RIO DE JANEIRO, Brazil — Following our post earlier this week on two crazy statistics that illustrate just how bad Rio’s water pollution has become, we thought we’d share a couple of snaps of the filth that now mires the once-crystalline Guanabara Bay.
A couple of weeks ago, GlobalPost took a quick tour around the bay, starting in the Marina da Gloria, right in the heart of the city, which is the main staging ground for the Olympic sailing events.
We didn’t have to wait long to see some disgusting stuff. Here is a floating pile of what looked, and smelled, exactly like human excrement.
This scene was a few feet from a public walkway and a couple hundred yards from where the official boats for the Olympics were being stored. It smelled absolutely awful.
Mario Moscatelli, a local biologist who has campaigned to clean up Rio’s waterways, took a look at the photo for GlobalPost.

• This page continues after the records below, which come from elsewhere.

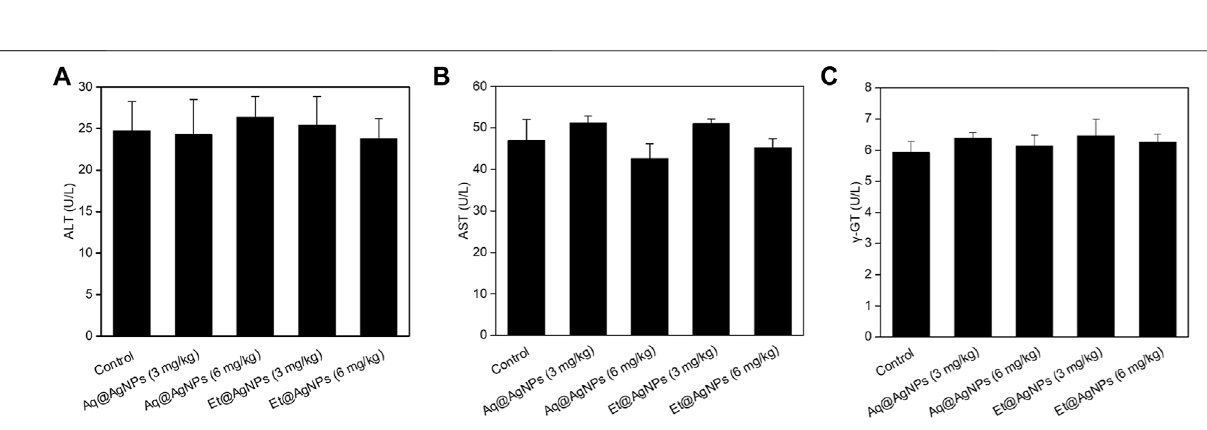
Frontiers in Nanotechnology |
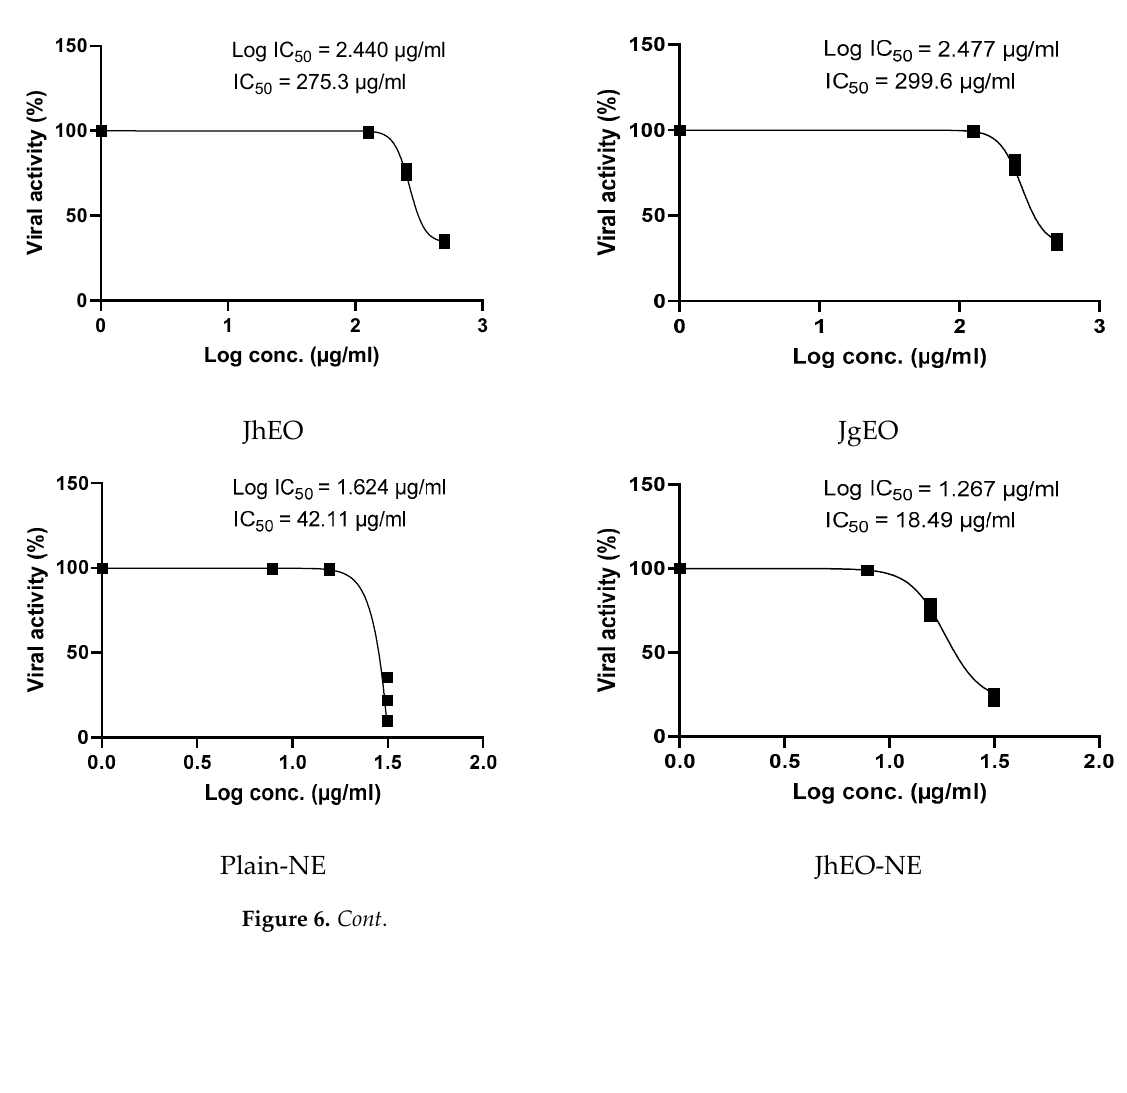
Figure 5. IC 50 of J. humile (JhEO) and J. grandiflorum (JgEO) pure essential oils, their nanoemulsion formulations (JhEO-NE) and (JgEO-NE), plain nanoemulsion formulation (Plain-NE) as well as standard acyclovir against HAV virus.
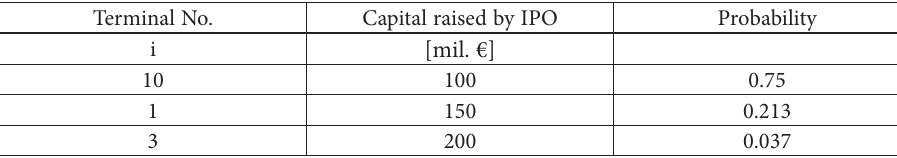
Table 11. Probabilities of the capital raised by IPO and the mean value Terminal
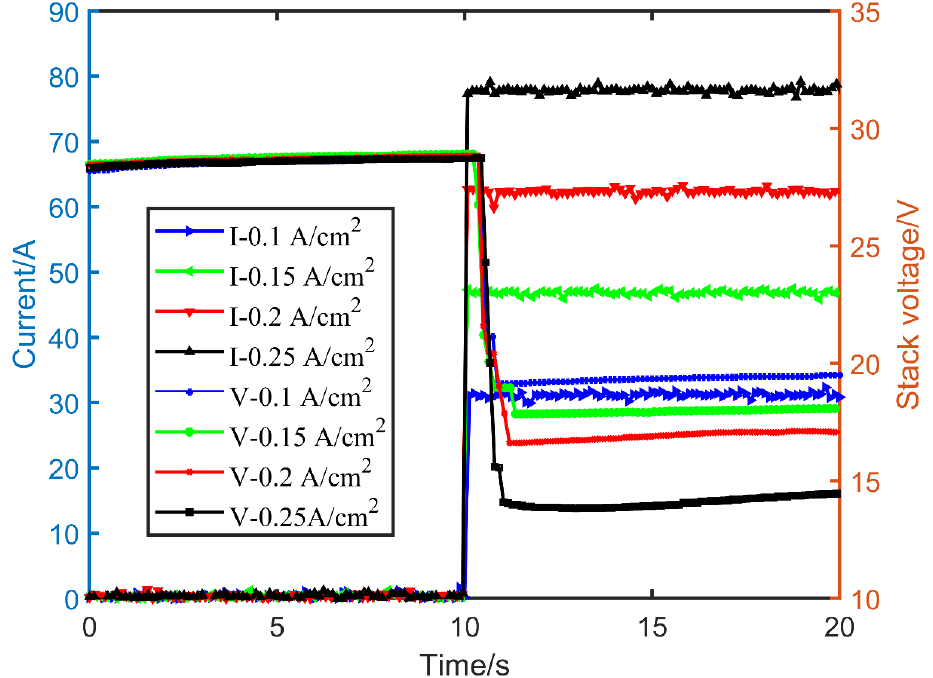
Figure 2. Evolution of different step current variations and corresponding stack voltage outputs.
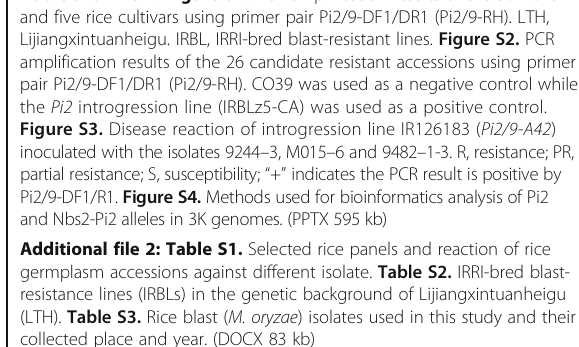
Additional file 1: Figure S1. PCR amplification results of the 30 IRBLs and five rice cultivars using primer pair Pi2/9-DF1/DR1 (Pi2/9-RH). LTH, Lijiangxintuanheigu. IRBL, IRRI-bred blast-resistant lines. Figure S2. PCR amplification results of the 26 candidate resistant accessions using primer pair Pi2/9-DF1/DR1 (Pi2/9-RH). CO39 was used as a negative control while the Pi2 introgression line (IRBLz5-CA) was used as a positive control. Figure S3. Disease reaction of introgression line IR126183 ( Pi2/9-A42 ) inoculated with the isolates 9244 – 3, M015 – 6 and 9482 – 1-3. R, resistance; PR, partial resistance; S, susceptibility; “ + ” indicates the PCR result is positive by Pi2/9-DF1/R1. Figure S4. Methods used for bioinformatics analysis of Pi2 and Nbs2-Pi2 alleles in 3K genomes. (PPTX 595 kb) Additional file 2: Table S1. Selected rice panels and reaction of rice germplasm accessions against different isolate. Table S2. IRRI-bred blast- resistance lines (IRBLs) in the genetic background of Lijiangxintuanheigu (LTH). Table S3. Rice blast ( M. oryzae ) isolates used in this study and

“It looks like fecal matter that’s already been pre-treated” Moscatelli wrote in an email. “But that’s just a guess.” He added that he has also photographed untreated feces, condoms and sanitary towels in the bay.

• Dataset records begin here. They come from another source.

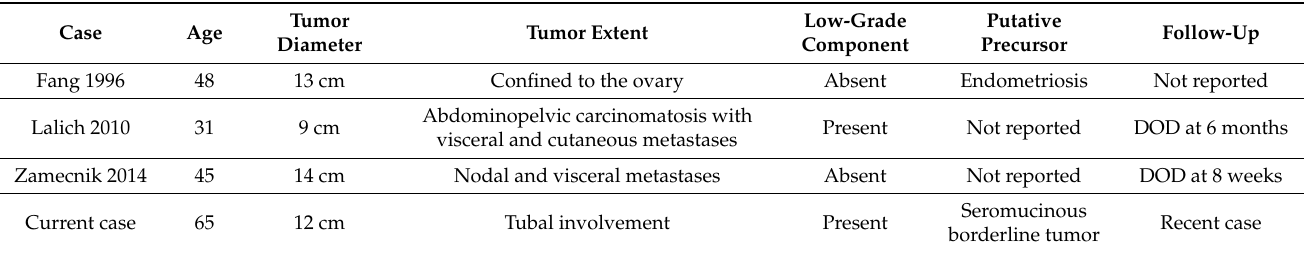
Table 1. Clinicopathological features of the current case and previously published cases of putative ovarian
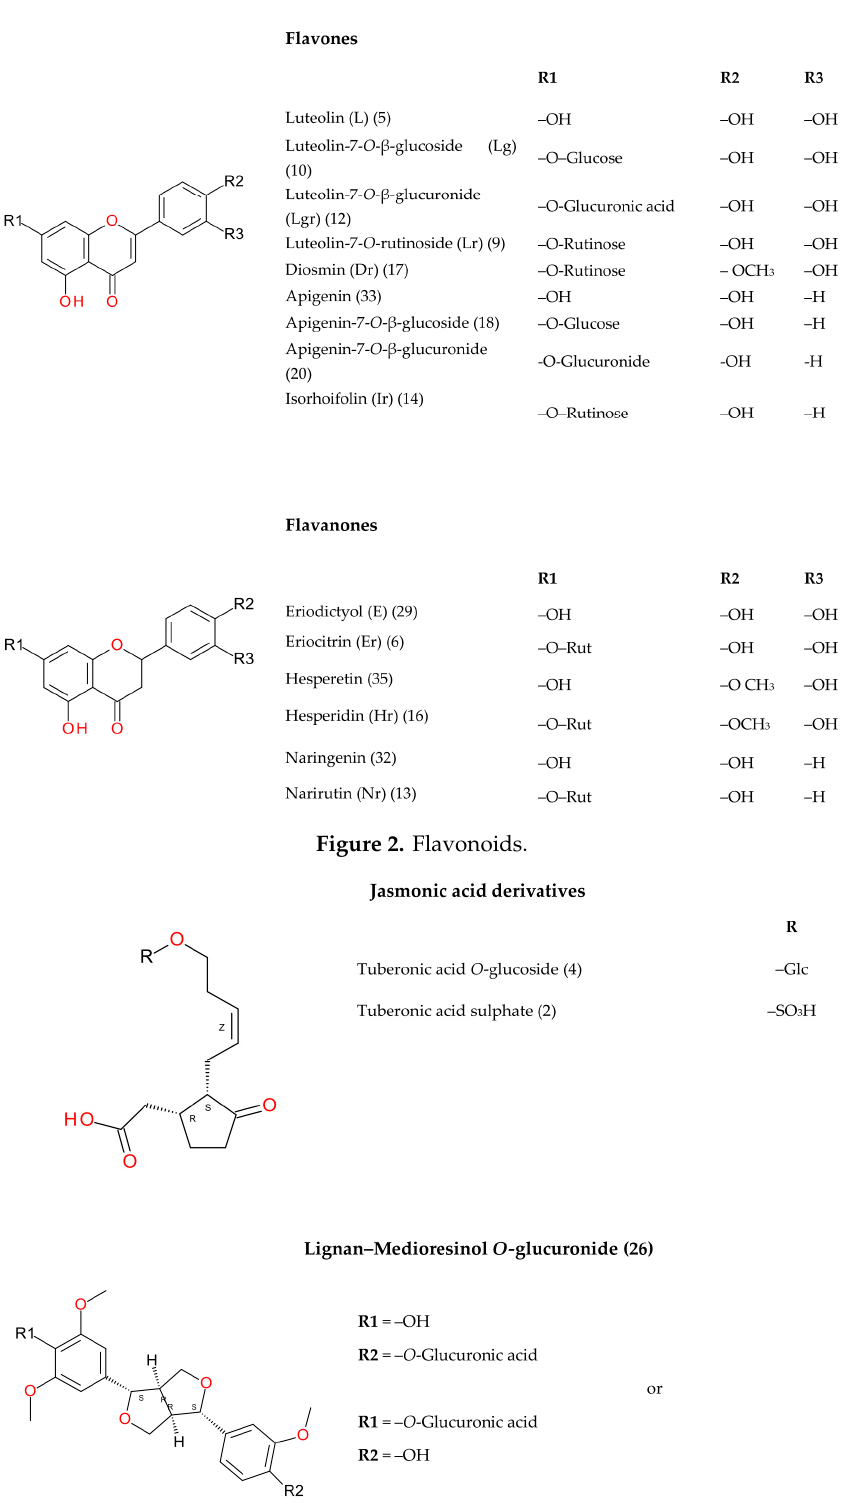
Figure 2. Flavonoids.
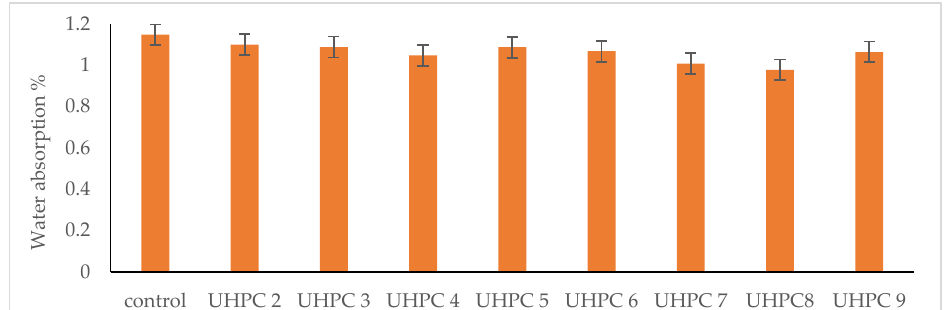
Figure 9. Water absorption values after 90 ages for glass powder replacement ratios.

A little later in the afternoon, we cruised over the freeway bridge to Ilha do Fundao, a small island just south of the main airport in Rio. Ilha do Fundao houses part of the campus of the Federal University of Rio de Janeiro. It must have been very pretty once upon a time.
These days, the southern end of the island, which houses a small community, looks out towards some of the most heavily industrial areas of Guanabara Bay. The tide was pretty low when we were visiting, but the stench still made us gag as we got close to the water.
Hopping over a low breezeblock wall, we saw the true extent of the filth. A little bay of mangrove trees was completely clogged with an evil concoction of black, stinking sludge and trash.
The “water” shone with oil and other contaminants and the smell was almost overwhelming. Looking out into the bay, there was trash and filth as far as the eye could see.
Here’s an Instagram post from the island:
After taking a couple of photos, we knocked on the door of the nearest home and were invited in to talk to the young lady who owns the house, Deline Gomez DaSilva. She told us that at high tide local youngsters come to the waterfront to swim in the fetid bay.
We asked her whether one gets used to the smell, living so close to the water. She shrugged.
“It used to be a lot worse,” she said. “Now, our wastewater goes into the sewers, not just straight into the bay.”
Reached by phone this week, Gomez said kids had been swimming near her house during Rio’s recent rainstorm.